BARGA . Questo testo è stato scritto da una studentessa dell’ISi di Barga; lo ha presentato al suo esame di maturità per parlare di sé, raccontare un frammento importante della sua storia. È la prima poesia che scrive.
Doris Bellomusto, mia collega, appassionata di poesia, l’ha letta con cuore commosso e ha scritto per il giornale di Barga questa nota di lettura.
A quanto pare, la scuola e la poesia possono ancora fare bene.
Giada Giovannetti
Sessanta, cinquanta, quaranta…
così inizia l’inferno
Non mangio e rimango muta nel letto, non bevo e ascolto il mio corpo…
trascorrono giorni, poi i mesi,
e pezzi del mio corpo si disciolgono come per una magia che non comprendo.
Accarezzo le mie dita,
sento le piccole ossa e la pelle morbida e sottile ricoprirle.
Ho freddo.
Metto la testa sotto le coperte col minimo movimento.
Più leggera sono più riesco a toccare il mio scheletro,
più leggera sono più la realtà si allontana da me.
Non odio il mondo
Non voglio apparire, mi voglio “sentire”, mi voglio “percepire”, mi voglio abbandonare…
e chiudo gli occhi, sono sola.
Dormo
Mi sveglio
Dormo
La stanchezza mi aiuta a percepire la presenza dei piedi, delle gambe, del bacino…
Solo la testa mi crea fastidio…
Non riesce ad essere leggera
Il collo sottile non riesce più a reggerla dritta
Non vuole reggerla più…
Se solo smettesse di farmi male!
Sono le immagini che la percuotono, ma come le getto via le immagini?
Si autoalimentano loro!
Mangiare,
saziarsi di cosa?
Non trovo che buio, e consigli,
buio e consigli.
ma l’affetto dov’è?
Ne ho bisogno..
L’unico cibo…
Non mi viene dato…
Pretese di un fragile animo…
Mangerò forse,
domani..
Scrivere una nota di lettura a questa poesia mi è sembrato giusto e urgente.
Non conosco l’autrice, so che è giovanissima e sento che questo testo è un grido.
Ogni verso esprime il bisogno di dire per intero il dolore e darsi al mondo per quel che si è. Commuove il ritmo incalzante dell’inizio “Sessanta, cinquanta, quaranta”, è una ballata del dolore dall’inizio alla fine.

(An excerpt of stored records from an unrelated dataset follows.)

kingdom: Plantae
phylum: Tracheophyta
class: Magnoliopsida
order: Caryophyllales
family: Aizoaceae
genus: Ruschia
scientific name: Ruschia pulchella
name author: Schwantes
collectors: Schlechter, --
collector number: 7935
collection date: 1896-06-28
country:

C’è un’attenzione puntuale alle percezioni più minute e con parole chiare si dichiara la volontà di tenersi lontana dalla realtà. La chiusa è molto efficace, un netto e radicale rifiuto dei consigli che non portano a niente e un bisogno d’amore urlato a gran voce.
Solo l’amore può curare l’anoressia, forse…
Gli ultimi due versi si aprono alla speranza lieve di un domani incerto e a me che leggo si apre nel cuore uno spiraglio di gioia.
Questi versi sono onesti e limpidi, danno corpo e vita alle “pretese di un fragile animo” che ha avuto il coraggio di dire al mondo che cos’è l’anoressia.